All animals possess a primitive system of defense against the pathogens to which they are susceptible. This defense is called innate, or natural, immunity and includes two parts. One part, called humoral innate immunity, involves a variety of substances found in the humors, or body fluids. These substances interfere with the growth of pathogens or clump them together so that they can be eliminated from the body. The other part, called cellular innate immunity, is carried out by cells called phagocytes that ingest and degrade, or ``eat'' pathogens and by so-called natural killer cells that destroy certain cancerous cells. Innate immunity is nonspecific --- that is, it is not directed against specific invaders but against any pathogens that enter the body.

Only vertebrates have an additional and more sophisticated system of defense mechanisms, called adaptive immunity, that can recognize and destroy specific substances. The defensive reaction of the adaptive immune system is called the immune response. Any substance capable of generating such a response is called an antigen, or immunogen.
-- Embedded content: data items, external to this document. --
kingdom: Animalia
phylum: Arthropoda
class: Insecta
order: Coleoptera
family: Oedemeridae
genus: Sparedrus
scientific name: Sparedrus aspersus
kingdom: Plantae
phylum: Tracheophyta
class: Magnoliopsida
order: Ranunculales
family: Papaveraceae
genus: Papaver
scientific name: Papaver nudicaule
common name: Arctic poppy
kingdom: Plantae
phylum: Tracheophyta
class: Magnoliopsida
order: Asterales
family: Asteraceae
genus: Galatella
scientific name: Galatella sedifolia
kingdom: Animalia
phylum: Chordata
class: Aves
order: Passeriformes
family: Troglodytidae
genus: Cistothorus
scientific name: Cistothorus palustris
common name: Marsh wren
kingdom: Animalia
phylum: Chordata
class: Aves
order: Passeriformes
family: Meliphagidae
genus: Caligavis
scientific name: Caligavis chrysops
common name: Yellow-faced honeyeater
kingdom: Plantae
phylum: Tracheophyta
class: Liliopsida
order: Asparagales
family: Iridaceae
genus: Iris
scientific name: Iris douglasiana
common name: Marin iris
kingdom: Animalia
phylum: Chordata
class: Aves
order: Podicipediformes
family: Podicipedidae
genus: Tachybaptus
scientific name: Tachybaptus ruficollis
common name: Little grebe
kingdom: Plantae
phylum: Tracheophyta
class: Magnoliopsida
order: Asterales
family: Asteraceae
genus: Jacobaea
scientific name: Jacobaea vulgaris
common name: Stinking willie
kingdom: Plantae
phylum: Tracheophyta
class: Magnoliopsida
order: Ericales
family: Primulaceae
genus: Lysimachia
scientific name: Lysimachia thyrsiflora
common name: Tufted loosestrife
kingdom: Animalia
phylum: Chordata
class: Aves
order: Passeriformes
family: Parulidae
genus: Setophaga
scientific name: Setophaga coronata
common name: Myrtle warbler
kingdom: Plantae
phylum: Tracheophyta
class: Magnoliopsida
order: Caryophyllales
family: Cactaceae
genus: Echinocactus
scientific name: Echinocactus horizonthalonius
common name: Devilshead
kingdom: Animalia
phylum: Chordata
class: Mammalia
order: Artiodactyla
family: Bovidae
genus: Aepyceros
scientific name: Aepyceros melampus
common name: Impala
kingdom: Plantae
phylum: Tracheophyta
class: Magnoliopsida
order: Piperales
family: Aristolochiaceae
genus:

Antigens are not the foreign microorganisms and tissues themselves; they are substances --- such as toxins or enzymes --- in the microorganisms or tissues that the immune system considers foreign. Immune responses are normally directed against the antigen that provoked them and are said to be antigen-specific. Specificity is one of the two properties that distinguish adaptive immunity from innate immunity. The other is called immunologic memory. Immunologic memory is the ability of the adaptive immune system to mount a stronger and more effective immune response against an antigen after its first encounter with that antigen, leaving the organism better able to resist it in the future.

Adaptive immunity works with innate immunity to provide vertebrates with a heightened resistance to microorganisms, parasites, and other intruders that could harm them. However, adaptive immunity is also responsible for allergic reactions and for the rejection of transplanted tissue, which it may mistake for a harmful foreign invader.